● PROBLEM:
Please convert the items below, from their start up to and including the line with "locality: Upper part of mountain", into a Markdown table with two columns, Row and Line. Number each row, and leave out any blank lines.

● RECORD SET:
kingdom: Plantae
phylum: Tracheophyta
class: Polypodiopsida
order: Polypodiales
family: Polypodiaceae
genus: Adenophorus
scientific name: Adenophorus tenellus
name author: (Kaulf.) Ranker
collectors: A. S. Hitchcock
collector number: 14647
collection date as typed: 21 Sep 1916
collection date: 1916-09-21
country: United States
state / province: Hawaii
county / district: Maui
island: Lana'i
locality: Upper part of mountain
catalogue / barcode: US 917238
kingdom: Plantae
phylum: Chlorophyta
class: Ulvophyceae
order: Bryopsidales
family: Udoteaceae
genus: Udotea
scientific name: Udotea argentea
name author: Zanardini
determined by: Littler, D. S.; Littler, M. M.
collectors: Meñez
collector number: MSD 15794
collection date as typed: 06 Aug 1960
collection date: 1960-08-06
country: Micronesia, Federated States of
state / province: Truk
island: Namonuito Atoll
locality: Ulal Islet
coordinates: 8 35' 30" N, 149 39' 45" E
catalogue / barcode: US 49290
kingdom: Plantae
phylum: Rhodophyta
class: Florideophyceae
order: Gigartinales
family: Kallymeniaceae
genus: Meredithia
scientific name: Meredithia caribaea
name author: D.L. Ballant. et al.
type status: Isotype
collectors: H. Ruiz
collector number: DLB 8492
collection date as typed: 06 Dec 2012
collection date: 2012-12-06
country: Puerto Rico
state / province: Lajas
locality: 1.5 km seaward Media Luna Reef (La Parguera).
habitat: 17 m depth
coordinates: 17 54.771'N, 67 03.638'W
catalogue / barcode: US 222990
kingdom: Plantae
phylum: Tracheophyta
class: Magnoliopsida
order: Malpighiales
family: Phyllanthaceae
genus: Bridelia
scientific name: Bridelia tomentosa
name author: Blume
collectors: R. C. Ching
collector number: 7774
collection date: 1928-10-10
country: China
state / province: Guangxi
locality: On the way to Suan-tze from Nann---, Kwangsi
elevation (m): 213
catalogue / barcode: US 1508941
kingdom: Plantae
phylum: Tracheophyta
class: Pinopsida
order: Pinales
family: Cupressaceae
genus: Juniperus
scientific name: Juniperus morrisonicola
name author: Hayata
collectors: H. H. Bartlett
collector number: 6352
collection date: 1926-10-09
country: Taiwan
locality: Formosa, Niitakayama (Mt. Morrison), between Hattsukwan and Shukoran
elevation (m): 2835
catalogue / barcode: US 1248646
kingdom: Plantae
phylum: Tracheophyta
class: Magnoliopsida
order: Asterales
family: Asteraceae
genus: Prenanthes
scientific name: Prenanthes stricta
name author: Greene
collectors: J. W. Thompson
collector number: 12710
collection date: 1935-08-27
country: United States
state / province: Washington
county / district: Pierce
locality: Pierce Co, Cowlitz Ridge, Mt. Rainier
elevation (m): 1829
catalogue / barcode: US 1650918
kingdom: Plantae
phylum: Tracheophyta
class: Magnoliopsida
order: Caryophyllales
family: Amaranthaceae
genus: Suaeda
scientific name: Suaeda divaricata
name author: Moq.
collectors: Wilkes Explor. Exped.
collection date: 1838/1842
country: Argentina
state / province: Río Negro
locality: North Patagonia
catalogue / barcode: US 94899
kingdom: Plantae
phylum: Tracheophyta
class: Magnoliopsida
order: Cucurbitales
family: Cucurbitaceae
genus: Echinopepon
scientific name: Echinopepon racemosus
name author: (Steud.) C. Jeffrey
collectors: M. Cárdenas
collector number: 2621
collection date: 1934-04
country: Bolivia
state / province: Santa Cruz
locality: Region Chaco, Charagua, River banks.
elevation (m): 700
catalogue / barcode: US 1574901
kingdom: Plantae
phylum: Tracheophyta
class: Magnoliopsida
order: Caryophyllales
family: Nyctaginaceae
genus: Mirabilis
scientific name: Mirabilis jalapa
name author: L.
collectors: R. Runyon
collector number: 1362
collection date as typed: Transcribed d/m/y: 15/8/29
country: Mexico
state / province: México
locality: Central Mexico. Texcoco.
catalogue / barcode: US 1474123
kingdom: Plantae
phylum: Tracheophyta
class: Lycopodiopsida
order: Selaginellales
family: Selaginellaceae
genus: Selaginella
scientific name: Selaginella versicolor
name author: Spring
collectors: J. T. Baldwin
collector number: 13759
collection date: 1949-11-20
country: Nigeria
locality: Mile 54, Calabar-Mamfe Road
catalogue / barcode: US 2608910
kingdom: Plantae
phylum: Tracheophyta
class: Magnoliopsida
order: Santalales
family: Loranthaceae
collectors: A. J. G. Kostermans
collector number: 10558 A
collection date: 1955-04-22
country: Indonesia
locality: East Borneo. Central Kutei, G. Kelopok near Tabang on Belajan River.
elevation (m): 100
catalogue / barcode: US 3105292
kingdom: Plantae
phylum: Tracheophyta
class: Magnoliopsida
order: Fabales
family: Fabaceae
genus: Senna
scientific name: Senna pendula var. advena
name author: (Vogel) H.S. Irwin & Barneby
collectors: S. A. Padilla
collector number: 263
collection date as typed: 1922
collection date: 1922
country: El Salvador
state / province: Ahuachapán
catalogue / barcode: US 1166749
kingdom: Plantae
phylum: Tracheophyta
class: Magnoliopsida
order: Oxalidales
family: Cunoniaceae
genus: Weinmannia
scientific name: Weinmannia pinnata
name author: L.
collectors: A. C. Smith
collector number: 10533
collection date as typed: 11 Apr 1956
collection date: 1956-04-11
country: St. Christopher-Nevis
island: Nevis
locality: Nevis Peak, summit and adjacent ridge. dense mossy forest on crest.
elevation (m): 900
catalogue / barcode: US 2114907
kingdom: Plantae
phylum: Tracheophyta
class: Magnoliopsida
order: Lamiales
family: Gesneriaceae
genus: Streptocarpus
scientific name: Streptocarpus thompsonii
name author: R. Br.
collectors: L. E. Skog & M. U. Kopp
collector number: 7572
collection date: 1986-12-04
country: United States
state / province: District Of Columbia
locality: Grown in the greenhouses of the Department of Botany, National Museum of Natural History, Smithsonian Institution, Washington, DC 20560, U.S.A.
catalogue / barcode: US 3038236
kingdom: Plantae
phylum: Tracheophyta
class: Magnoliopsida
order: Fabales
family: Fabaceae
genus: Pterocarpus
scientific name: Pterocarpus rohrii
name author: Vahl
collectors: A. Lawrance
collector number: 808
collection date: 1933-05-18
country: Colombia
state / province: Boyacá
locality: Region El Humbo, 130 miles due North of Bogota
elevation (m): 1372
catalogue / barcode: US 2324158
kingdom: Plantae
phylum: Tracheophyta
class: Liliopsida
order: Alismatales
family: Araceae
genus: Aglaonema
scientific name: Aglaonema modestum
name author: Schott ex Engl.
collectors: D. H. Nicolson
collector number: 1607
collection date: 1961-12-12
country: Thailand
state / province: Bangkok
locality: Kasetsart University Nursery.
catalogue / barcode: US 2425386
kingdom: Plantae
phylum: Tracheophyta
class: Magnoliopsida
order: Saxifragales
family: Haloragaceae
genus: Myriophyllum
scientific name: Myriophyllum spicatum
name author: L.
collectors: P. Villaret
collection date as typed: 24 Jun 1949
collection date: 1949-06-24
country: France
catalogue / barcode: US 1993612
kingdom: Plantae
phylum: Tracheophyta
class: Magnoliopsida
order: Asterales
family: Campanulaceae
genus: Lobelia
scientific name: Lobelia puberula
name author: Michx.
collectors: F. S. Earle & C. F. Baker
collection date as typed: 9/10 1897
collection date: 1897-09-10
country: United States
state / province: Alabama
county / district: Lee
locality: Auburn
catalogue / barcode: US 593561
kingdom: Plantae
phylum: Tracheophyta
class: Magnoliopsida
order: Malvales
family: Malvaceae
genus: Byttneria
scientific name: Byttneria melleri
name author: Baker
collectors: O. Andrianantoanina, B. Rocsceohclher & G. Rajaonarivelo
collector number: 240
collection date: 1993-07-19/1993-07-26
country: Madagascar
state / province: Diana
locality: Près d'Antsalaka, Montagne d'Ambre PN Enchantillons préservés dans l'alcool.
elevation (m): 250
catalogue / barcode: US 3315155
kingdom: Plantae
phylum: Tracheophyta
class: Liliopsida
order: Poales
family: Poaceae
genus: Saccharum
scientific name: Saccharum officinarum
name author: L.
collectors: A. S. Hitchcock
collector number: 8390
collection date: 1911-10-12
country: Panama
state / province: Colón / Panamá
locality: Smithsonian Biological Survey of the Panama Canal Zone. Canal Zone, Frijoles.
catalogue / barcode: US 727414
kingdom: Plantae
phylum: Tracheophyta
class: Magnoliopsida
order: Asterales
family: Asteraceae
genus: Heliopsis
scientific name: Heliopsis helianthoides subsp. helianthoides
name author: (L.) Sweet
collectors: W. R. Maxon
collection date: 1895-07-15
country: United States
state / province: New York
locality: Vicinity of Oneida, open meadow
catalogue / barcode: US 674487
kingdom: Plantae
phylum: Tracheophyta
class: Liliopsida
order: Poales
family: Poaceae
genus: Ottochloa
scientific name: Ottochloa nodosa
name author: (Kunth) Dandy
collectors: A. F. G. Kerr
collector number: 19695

● ANSWER BELOW:
| Row | Line |
|---|---|
| 1 | kingdom: Plantae |
| 2 | phylum: Tracheophyta |
| 3 | class: Polypodiopsida |
| 4 | order: Polypodiales |
| 5 | family: Polypodiaceae |
| 6 | genus: Adenophorus |
| 7 | scientific name: Adenophorus tenellus |
| 8 | name author: (Kaulf.) Ranker |
| 9 | collectors: A. S. Hitchcock |
| 10 | collector number: 14647 |
| 11 | collection date as typed: 21 Sep 1916 |
| 12 | collection date: 1916-09-21 |
| 13 | country: United States |
| 14 | state / province: Hawaii |
| 15 | county / district: Maui |
| 16 | island: Lana'i |
| 17 | locality: Upper part of mountain |